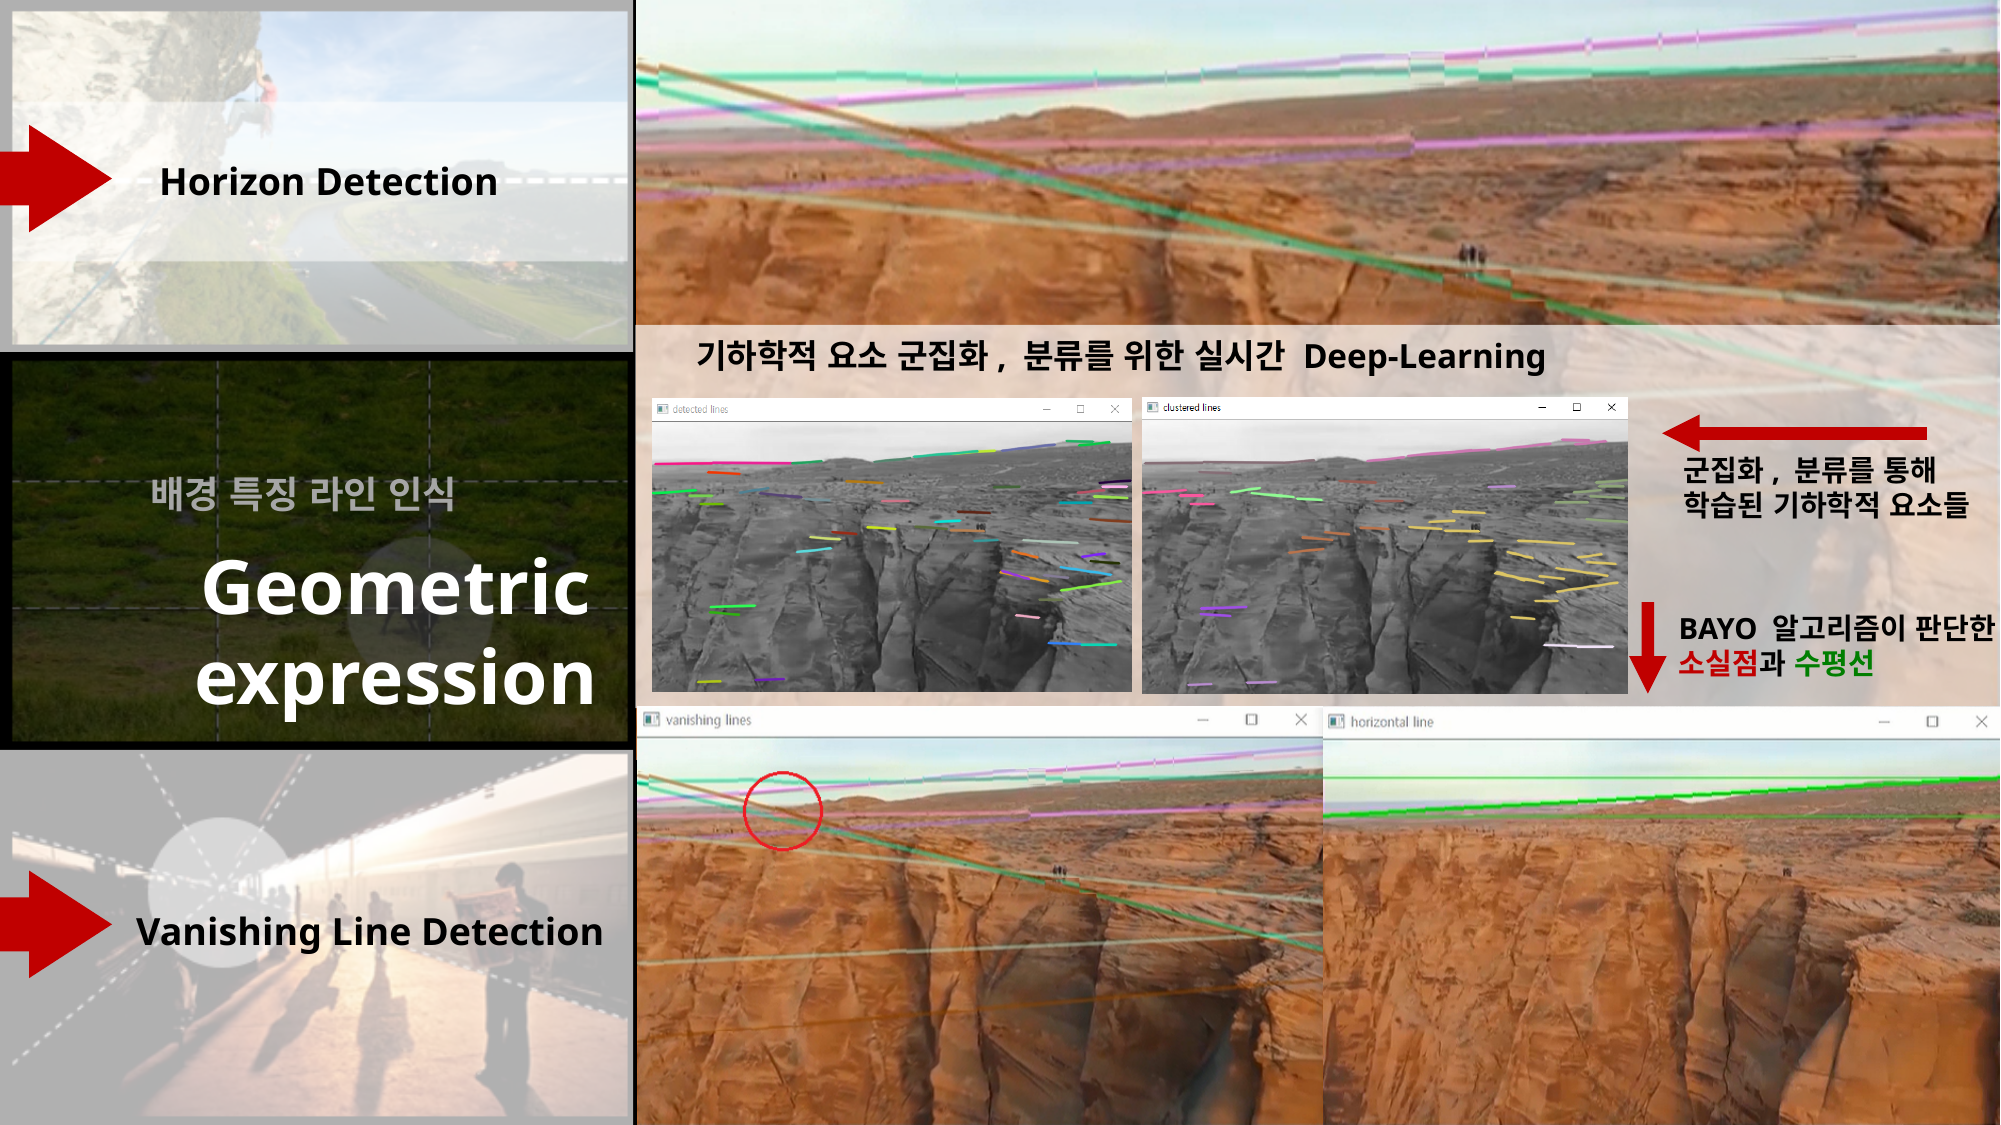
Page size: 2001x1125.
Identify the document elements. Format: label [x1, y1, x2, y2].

text_box [1654, 433, 2000, 531]
text_box [1647, 601, 2000, 694]
picture [0, 0, 2000, 1125]
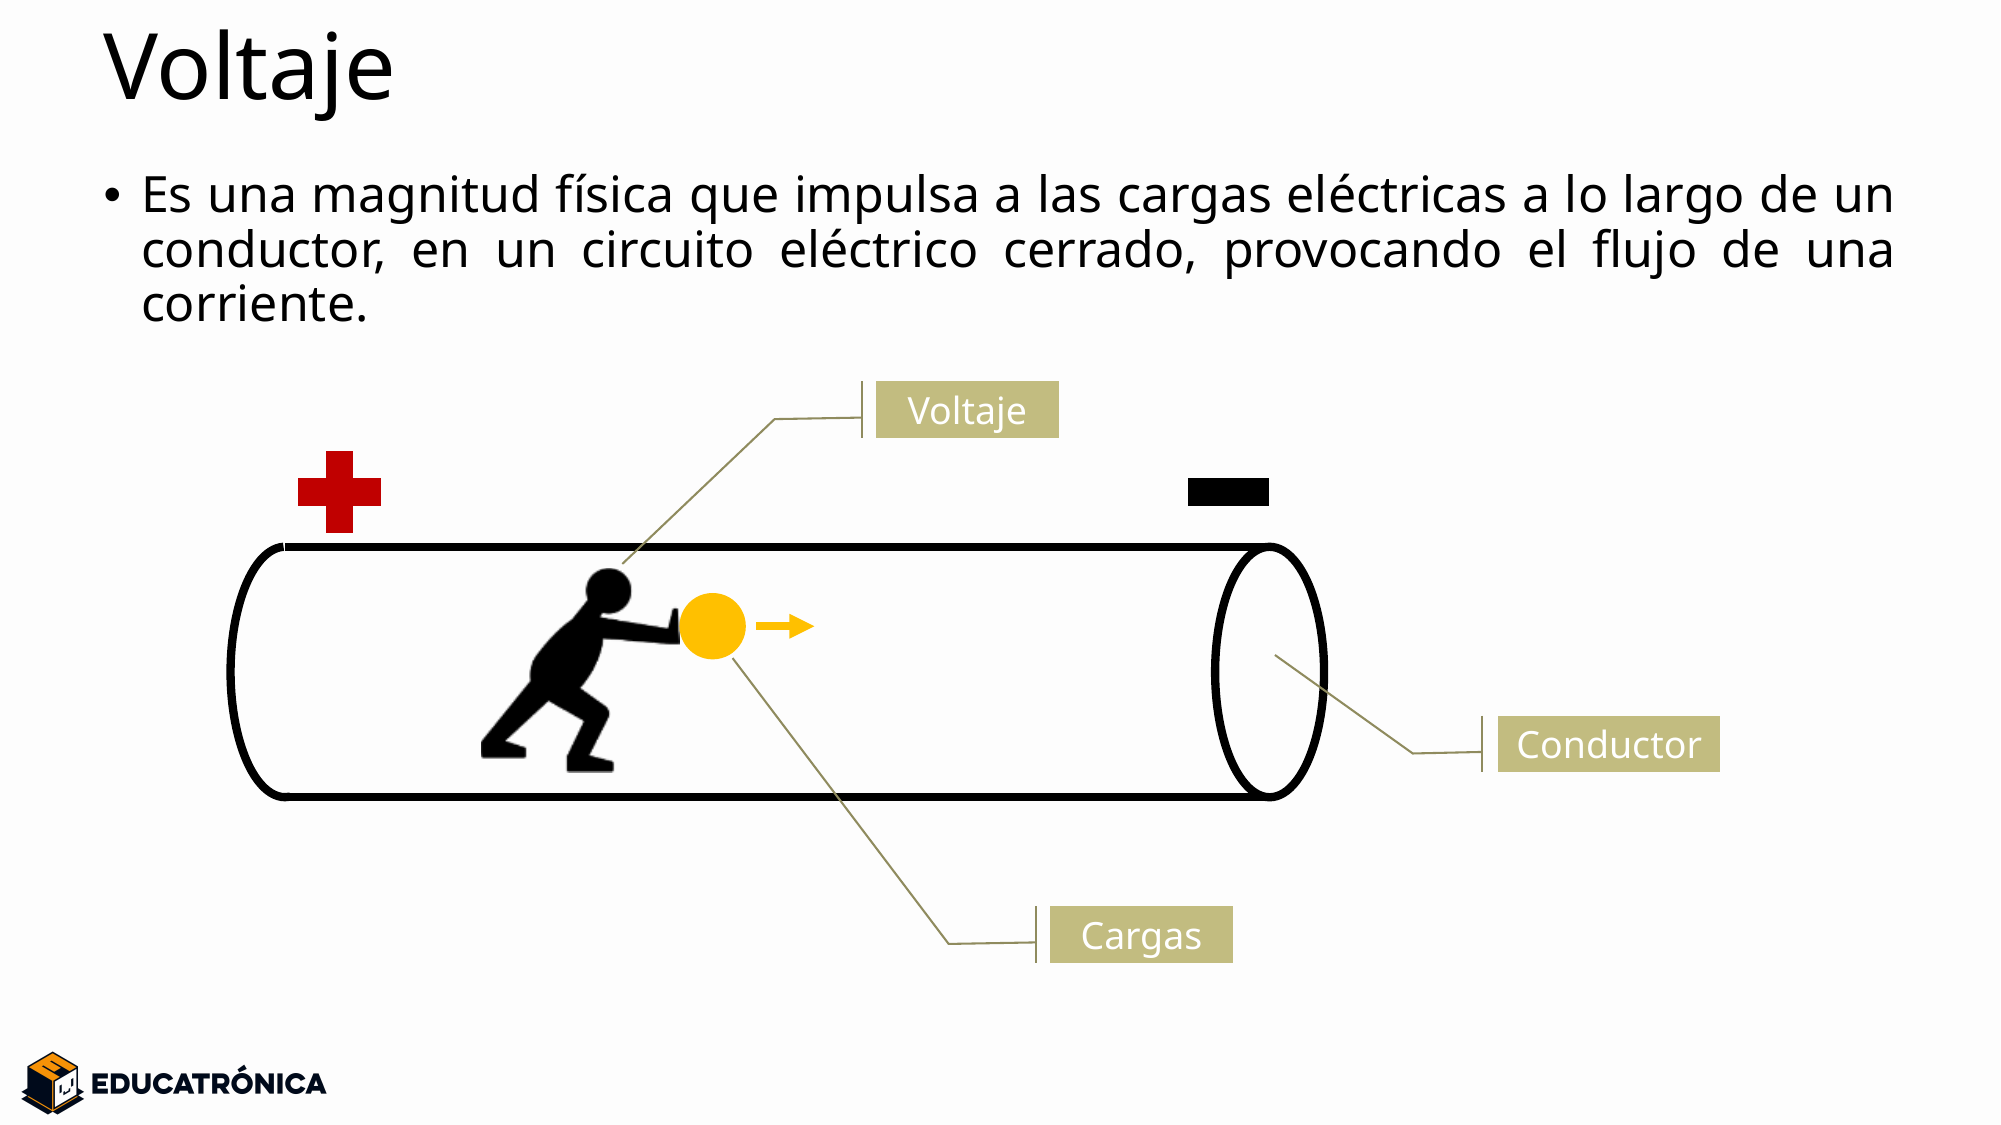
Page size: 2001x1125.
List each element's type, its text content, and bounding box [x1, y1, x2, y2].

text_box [230, 381, 1721, 963]
picture [19, 1048, 330, 1118]
list Es una magnitud física que impulsa a las cargas eléctricas a lo largo de un conductor, en un circuito eléctrico cerrado, provocando el flujo de una corriente. [88, 162, 1912, 1037]
title Voltaje [88, 7, 1912, 133]
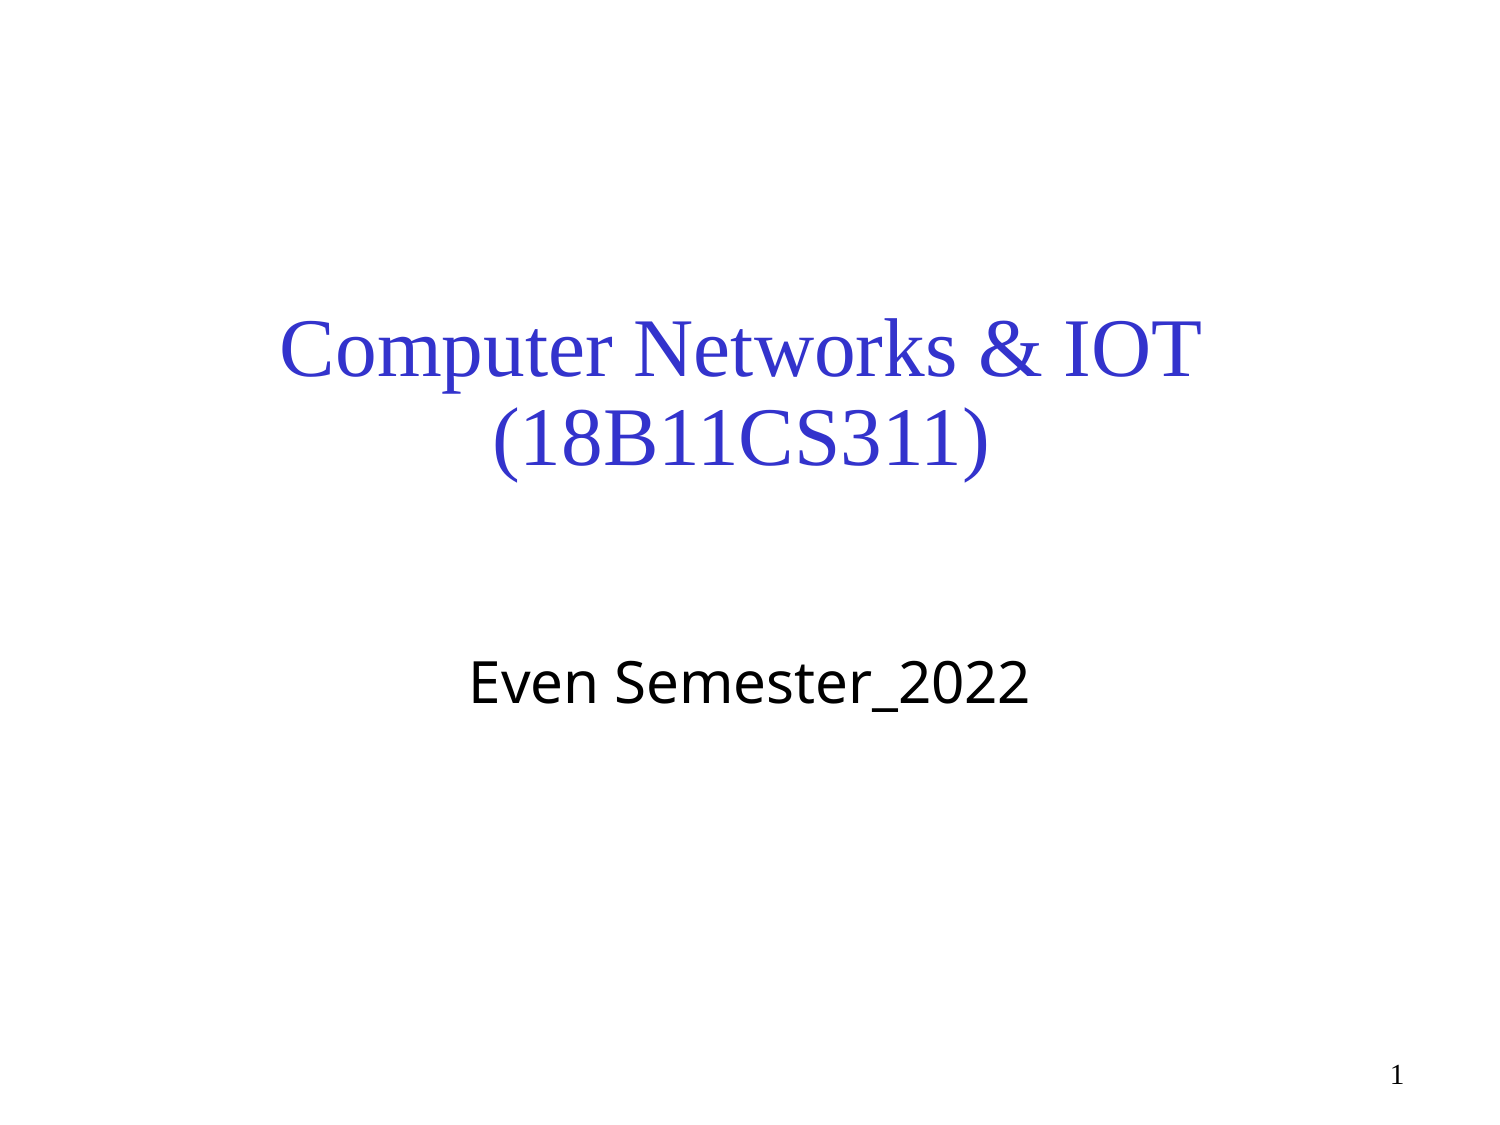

________________________________________

■ **Task statement**
Nothing but the pictures should be left out when the listing is repeated exactly.

■ **The completed task**
Page size: 2001x1125.
Identify the document elements. Format: label [x1, y1, x2, y2].

text_box [1654, 433, 2000, 531]
text_box [1647, 601, 2000, 694]
picture [0, 0, 2000, 1125]
Page size: 2001x1125.
List each element's type, its text content, and bounding box [x1, y1, x2, y2].

text_box [230, 381, 1721, 963]
picture [19, 1048, 330, 1118]
list Es una magnitud física que impulsa a las cargas eléctricas a lo largo de un conductor, en un circuito eléctrico cerrado, provocando el flujo de una corriente. [88, 162, 1912, 1037]
title Voltaje [88, 7, 1912, 133]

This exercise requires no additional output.